-- Kutipan yang Disediakan --
_____
• January 2025
    M T W T F S S
    « Dec    
     12345
    6789101112
    13141516171819
    20212223242526
    2728293031  

Prof. Dr. Nur Syam, M.Si

(My Official Site)

AGAMA, PERUBAHAN IKLIM DAN PERAN MANUSIA

Direktur Jenderal Pendidikan Islam Kementerian Agama

AGAMA, PERUBAHAN IKLIM DAN PERAN MANUSIA

Prof. Dr. H. Nur Syam, MSi

 

 

 

Pendahuluan

Relasi manusia dan lingkungan adalah hubungan yang timbal balik dan simbiotik mutulisme. Saya sebut sebagai timbal balik dan simbiotik mutualisme karena manusia hidup di alam lingkungan hidup dan alam sebagai lingkungan hidup juga membutuhkan manusia untuk pelestariannya. Jadi, manusia butuh alam untuk kehidupannya dan alam juga membutuhkan manusia untuk pelestariannya.

Manusia memang dijadikan oleh Allah sebagai khalifah atau pengganti atau yang menggantikan. Allah menjelaskan di dalam surat al Baqarah (30), berbunyi: “wa idz qala rabbuka lil malaikati inni ja’ilun fi al ardhi khalifah”. Yang artinya: “dan ketika Tuhanmu berkata kepada malaikat, sesungguhnya aku akan menciptakan khalifah di dunia”. Malaikat ketika itu tidak sepakat. Dan kemudian  bertanya kepada Allah swt, apakah makhluk itu tidak akan melakukan kerusakan di bumi  dan menumpahkan darah, padahal kami, para malaikat selalu melakukan pujian. Akan tetapi Allah menyatakan bahwa Dia  lebih mengetahui apa yang tidak malaikat ketahui”.

 

Peran Manusia terhadap Alam

Di dalam konsepsi Islam, maka  terdapat dua  fungsi manusia di dalam kehidupannya. Pertama, adalah sebagai abdun atau hamba Allah dan kedua sebagai khalifah atau wakil Allah di bumi. Di dalam fungsi pertama, maka fungsi manusia adalah untuk melakukan pengabdian dan di dalam fungsi kedua sebagai khalifah maka manusia memiliki fungsi amanah, tanggungjawab, wewenang, kebebasan menentukan pilihan dan kreativitas akal. Jika sebagai hamba,  maka yang lebih besar adalah untuk kepentingan individunya, maka sebagai khalifah maka fungsi manusia lebih banyak untuk di luar dirinya, manusia lain dan alam seluruhnya.
_____
-- Catatan yang Diekstraksi --
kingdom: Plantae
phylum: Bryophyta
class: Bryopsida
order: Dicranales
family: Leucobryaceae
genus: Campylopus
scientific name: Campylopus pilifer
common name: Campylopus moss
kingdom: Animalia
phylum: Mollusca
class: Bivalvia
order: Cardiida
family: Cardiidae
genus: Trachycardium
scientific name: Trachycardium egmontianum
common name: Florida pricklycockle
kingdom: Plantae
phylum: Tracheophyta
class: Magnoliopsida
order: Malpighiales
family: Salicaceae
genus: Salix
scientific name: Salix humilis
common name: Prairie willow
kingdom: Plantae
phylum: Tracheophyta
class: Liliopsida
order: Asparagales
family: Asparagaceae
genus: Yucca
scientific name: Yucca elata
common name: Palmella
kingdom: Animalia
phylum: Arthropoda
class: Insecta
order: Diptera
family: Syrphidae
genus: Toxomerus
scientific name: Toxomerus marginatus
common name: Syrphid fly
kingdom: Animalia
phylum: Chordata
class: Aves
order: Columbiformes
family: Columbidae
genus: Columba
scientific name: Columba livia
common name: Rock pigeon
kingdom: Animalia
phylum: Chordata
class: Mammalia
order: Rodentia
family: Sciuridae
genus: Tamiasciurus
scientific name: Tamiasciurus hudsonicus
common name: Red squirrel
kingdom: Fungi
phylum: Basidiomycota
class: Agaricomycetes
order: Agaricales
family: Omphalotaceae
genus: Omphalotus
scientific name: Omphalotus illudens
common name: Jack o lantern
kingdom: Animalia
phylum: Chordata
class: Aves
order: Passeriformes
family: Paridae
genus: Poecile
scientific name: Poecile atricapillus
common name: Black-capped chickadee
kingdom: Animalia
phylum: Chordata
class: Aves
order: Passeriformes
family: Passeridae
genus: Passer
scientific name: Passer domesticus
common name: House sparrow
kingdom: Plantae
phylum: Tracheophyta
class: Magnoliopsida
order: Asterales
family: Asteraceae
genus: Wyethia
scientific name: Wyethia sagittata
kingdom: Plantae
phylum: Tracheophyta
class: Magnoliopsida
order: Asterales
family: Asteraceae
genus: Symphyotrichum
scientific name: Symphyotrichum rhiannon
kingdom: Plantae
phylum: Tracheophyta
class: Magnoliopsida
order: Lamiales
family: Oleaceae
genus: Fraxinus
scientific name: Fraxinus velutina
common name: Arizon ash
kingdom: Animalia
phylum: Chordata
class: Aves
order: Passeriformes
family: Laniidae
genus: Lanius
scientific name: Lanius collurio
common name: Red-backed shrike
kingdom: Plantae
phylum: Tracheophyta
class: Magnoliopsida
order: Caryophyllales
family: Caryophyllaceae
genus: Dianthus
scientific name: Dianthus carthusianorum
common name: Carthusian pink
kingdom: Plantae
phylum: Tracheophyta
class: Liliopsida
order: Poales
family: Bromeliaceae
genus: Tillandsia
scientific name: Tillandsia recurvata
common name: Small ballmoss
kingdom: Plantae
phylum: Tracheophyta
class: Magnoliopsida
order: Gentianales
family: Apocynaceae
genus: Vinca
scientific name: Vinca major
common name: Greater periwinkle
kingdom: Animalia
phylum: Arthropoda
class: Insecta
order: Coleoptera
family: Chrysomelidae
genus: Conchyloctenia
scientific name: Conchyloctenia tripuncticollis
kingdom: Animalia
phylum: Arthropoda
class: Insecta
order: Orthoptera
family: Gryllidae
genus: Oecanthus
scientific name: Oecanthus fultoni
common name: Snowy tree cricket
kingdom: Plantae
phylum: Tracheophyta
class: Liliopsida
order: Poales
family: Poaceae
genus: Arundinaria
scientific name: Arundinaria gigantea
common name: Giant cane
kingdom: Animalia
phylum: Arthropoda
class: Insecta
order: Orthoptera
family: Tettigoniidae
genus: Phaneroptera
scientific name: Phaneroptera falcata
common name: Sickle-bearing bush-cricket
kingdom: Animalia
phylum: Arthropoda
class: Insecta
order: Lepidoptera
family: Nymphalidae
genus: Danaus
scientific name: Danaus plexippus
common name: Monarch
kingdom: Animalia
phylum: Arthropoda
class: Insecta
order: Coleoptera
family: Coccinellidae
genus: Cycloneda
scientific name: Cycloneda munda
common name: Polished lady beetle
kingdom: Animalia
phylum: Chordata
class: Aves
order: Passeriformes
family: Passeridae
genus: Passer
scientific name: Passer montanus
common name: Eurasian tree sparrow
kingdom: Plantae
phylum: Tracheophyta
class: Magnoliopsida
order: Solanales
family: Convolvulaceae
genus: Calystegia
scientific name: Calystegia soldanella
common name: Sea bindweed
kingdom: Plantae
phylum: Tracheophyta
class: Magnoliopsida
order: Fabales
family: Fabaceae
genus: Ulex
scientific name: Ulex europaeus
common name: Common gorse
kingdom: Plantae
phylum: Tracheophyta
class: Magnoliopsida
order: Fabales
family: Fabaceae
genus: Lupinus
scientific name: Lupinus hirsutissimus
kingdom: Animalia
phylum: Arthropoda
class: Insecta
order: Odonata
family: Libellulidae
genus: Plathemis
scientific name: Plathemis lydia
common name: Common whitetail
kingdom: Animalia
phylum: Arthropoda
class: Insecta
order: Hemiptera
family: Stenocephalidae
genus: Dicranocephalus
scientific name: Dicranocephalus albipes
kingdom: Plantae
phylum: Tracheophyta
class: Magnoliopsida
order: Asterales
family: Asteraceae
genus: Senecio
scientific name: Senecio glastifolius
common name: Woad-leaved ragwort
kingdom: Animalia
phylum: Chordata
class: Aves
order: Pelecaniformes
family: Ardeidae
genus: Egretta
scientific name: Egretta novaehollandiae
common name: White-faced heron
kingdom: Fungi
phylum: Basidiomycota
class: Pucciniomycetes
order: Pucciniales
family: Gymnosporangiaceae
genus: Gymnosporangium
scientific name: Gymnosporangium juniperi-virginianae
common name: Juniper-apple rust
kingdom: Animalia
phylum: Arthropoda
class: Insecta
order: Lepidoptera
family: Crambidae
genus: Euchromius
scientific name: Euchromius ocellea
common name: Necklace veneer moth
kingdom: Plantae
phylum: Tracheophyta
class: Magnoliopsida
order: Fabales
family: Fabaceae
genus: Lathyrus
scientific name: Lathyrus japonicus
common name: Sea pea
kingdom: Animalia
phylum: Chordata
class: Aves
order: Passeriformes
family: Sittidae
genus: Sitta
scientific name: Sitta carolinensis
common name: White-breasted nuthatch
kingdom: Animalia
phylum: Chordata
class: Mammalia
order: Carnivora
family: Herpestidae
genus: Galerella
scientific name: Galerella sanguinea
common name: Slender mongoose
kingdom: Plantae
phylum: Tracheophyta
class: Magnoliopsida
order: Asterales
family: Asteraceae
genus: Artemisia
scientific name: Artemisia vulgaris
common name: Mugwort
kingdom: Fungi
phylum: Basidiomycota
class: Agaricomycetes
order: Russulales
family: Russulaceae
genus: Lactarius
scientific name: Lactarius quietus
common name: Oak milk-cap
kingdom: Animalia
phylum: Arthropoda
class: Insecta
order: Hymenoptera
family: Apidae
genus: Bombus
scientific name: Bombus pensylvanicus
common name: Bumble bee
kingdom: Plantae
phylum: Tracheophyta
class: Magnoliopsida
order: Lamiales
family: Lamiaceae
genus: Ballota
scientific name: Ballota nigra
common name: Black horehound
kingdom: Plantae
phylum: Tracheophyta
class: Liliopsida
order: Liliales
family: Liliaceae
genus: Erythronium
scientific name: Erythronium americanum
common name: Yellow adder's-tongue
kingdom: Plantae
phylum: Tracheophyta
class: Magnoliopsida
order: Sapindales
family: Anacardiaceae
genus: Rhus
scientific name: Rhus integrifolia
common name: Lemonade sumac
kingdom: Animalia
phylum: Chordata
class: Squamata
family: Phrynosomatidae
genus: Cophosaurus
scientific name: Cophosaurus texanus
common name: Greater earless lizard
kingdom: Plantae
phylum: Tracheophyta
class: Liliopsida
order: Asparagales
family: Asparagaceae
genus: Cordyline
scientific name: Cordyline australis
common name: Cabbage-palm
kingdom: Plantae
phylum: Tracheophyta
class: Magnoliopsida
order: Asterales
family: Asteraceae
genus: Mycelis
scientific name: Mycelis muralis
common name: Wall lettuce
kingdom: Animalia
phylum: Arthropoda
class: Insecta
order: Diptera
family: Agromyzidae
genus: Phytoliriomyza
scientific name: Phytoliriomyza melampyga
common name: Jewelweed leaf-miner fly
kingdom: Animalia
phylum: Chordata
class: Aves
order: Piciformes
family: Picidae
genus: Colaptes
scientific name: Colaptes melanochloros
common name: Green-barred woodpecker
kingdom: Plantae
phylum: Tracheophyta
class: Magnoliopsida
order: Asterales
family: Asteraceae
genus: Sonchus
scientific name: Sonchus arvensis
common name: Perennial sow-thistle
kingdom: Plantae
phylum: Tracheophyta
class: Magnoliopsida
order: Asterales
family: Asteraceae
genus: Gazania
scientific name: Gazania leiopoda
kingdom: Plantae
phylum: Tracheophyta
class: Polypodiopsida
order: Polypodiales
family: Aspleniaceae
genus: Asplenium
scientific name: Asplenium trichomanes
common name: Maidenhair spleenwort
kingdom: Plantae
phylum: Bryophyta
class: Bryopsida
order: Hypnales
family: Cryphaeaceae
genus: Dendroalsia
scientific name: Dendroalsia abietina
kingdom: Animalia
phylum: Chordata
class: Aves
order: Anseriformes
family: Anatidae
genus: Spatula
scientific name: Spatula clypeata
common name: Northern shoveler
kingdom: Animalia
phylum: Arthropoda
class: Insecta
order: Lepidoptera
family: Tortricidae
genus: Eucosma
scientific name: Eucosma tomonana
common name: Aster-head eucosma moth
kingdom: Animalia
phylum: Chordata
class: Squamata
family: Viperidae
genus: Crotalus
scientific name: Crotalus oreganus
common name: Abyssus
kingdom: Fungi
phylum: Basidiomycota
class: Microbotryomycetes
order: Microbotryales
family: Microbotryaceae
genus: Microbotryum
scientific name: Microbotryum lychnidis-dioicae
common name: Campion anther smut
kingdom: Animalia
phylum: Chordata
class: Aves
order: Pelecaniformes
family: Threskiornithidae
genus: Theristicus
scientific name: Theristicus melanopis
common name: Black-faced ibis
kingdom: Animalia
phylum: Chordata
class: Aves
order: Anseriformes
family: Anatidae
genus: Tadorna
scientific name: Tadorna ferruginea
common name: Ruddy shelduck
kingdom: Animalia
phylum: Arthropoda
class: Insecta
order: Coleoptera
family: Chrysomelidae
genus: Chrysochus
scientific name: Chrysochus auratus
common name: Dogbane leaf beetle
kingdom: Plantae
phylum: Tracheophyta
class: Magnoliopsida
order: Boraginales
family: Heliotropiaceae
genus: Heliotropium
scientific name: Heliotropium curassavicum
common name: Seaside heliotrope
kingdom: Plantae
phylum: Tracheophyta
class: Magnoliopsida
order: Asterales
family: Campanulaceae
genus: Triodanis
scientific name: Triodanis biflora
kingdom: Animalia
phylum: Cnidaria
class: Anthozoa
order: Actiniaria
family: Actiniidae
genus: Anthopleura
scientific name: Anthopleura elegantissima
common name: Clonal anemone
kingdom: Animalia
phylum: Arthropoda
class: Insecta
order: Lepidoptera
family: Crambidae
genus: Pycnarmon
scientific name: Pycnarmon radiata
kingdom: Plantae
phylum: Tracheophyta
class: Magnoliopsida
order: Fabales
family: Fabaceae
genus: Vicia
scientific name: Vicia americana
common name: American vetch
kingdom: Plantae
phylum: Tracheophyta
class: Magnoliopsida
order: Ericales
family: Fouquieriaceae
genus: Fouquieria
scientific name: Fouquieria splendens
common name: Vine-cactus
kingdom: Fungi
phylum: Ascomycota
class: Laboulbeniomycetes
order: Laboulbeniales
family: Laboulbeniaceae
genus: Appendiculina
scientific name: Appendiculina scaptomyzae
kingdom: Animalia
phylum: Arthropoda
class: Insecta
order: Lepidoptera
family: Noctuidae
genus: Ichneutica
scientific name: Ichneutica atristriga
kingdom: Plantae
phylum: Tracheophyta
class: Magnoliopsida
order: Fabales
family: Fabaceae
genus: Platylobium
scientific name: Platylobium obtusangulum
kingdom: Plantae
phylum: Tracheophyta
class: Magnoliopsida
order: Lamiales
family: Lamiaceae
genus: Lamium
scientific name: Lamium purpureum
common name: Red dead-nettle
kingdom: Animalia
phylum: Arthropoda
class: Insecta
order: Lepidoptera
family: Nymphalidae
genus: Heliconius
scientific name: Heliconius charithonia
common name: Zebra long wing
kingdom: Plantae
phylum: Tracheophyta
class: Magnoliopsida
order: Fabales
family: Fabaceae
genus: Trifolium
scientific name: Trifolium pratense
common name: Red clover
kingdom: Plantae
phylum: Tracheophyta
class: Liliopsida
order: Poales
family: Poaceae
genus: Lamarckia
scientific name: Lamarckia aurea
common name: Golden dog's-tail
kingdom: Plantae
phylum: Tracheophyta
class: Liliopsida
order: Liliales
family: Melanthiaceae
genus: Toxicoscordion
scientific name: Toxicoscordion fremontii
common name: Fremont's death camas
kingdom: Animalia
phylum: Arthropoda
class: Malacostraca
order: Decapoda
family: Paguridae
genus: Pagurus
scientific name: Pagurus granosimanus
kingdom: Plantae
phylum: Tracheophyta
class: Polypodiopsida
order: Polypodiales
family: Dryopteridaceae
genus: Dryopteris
_____
-- Daftar Tugas --
a – Tentukan apakah setiap pernyataan berikut sesuai dengan tulisan tentang agama dan perubahan iklim. Jawab ya atau tidak, disertai kutipan persis kata-kata yang menentukan dari tulisan itu: (i) alam juga membutuhkan manusia untuk pelestariannya; (ii) para malaikat langsung menyetujui rencana Allah menciptakan khalifah di bumi; (iii) sebagai khalifah, fungsi manusia lebih banyak untuk kepentingan individunya.
b – Tuliskan kembali secara persis bagian tulisan tentang agama dan perubahan iklim antara "Pendahuluan" dan "alam juga membutuhkan manusia untuk pelestariannya.", termasuk kedua batas tersebut.
c – Lanjutkan tulisan tentang agama dan perubahan iklim, dimulai setelah kalimat terakhir yang ada.
Catatan-catatan tersebut tidak diperlukan.

-- Jawaban Berurutan --
a –
(i) Ya: "alam juga membutuhkan manusia untuk pelestariannya"
(ii) Tidak: "Malaikat ketika itu tidak sepakat."
(iii) Tidak: "sebagai khalifah maka fungsi manusia lebih banyak untuk di luar dirinya, manusia lain dan alam seluruhnya"

b –
Pendahuluan

Relasi manusia dan lingkungan adalah hubungan yang timbal balik dan simbiotik mutulisme. Saya sebut sebagai timbal balik dan simbiotik mutualisme karena manusia hidup di alam lingkungan hidup dan alam sebagai lingkungan hidup juga membutuhkan manusia untuk pelestariannya. Jadi, manusia butuh alam untuk kehidupannya dan alam juga membutuhkan manusia untuk pelestariannya.

c –
Fungsi manusia di dalam kehidupan ini adalah sebagai Abdun atau hamba Allah. Di dalam konsep abdun, maka manusia berhubungan dengan Tuhan yang Rabb bukan ilah. Ilah yang kemudian di tambah dengan al ma’rifat maka menjadi Allah, artinya adalah Tuhan yang jauh berada di langit suci yang tidak tersentuh, yang transcendental. Maka, yang yang Ilah tersebut harus diturunkan menjadi Tuhan yang memelihara, yang memberi rizki, yang mengatur kehidupan alam dan manusia dengan sifat kasih sayangnya. Yang rahman dan rahim. Dalam bahasanya, Hasan Hanafi disebut sebagai Tuhan yang hadir di bumi dan bukan yang berada jauh di langit yang suci.

Di dalam fungsi manusia sebagai hamba, maka ia sama dengan alam lainnya. Bukan manusia yang menguasai alam akan tetapi yang hidup bersama-sama dengan alam dan memanfaatkannya secara memadai dengan mempertimbangkan kelestariannya. Seluruh ciptaan Allah adalah hambanya. Manusia dan alam sekitarnya dan juga makhluk lain ciptaannya adalah hambanya yang selalu menyucikan namanya, yang memujinya. Dengan demikian, fungsi manusia dalam relasinya dengan Tuhan yang Rabb adalah sebagai hambanya atau abdun.

Manusia memang diciptakan Tuhan sebagai cetak biru sebaik-baik ciptaan. Sebagaimana firmannya: “sesungguhnya Aku ciptakan manusia sebagai sebaik-baik ciptaan” atau laqad khalaqna al insane fi ahsani taqwin”. Akan tetapi jika manusia tidak menjadi hamba atau abdun terbaik, maka derajat tersebut dapat diturunkan menjadi sejelek-jelek ciptaan. Atau secara konseptual disebutkan: “tsumma radadnahu asfala safilin”.

Kemudian, fungsi kedua adalah sebagai manusia yang memiliki relasi dengan sesamanya dan alam lingkungannya.  Di dalam hal ini, maka konsep yang paling baik adalah tentang shalat. Allah memerintahkan manusia untuk melakukan pengabdian dan salah satunya adalah melalui shalat. Shalat menggambarkan relasi kemanusiaan dan alam yang sangat baik. Shalat diawali dengan menyebut nama Tuhan yang maha agung dan kemudian diakhiri dengan salam atau menebar keselamatan. Tidak cukup hanya dengan ucapan tetapi juga dengan tindakan, menoleh ke kiri dan ke kanan. Maknanya adalah manusia harus menebarkan Islam yang rahmatan lil alamin. Tidak hanya mengabdi kepada Tuhan yang maha Kuasa tetapi juga mengabdi kepada keselamatan dan perdamaian. Dalam konsepsi yang akademis dan praksis disebut sebagai saleh ritual dan saleh social.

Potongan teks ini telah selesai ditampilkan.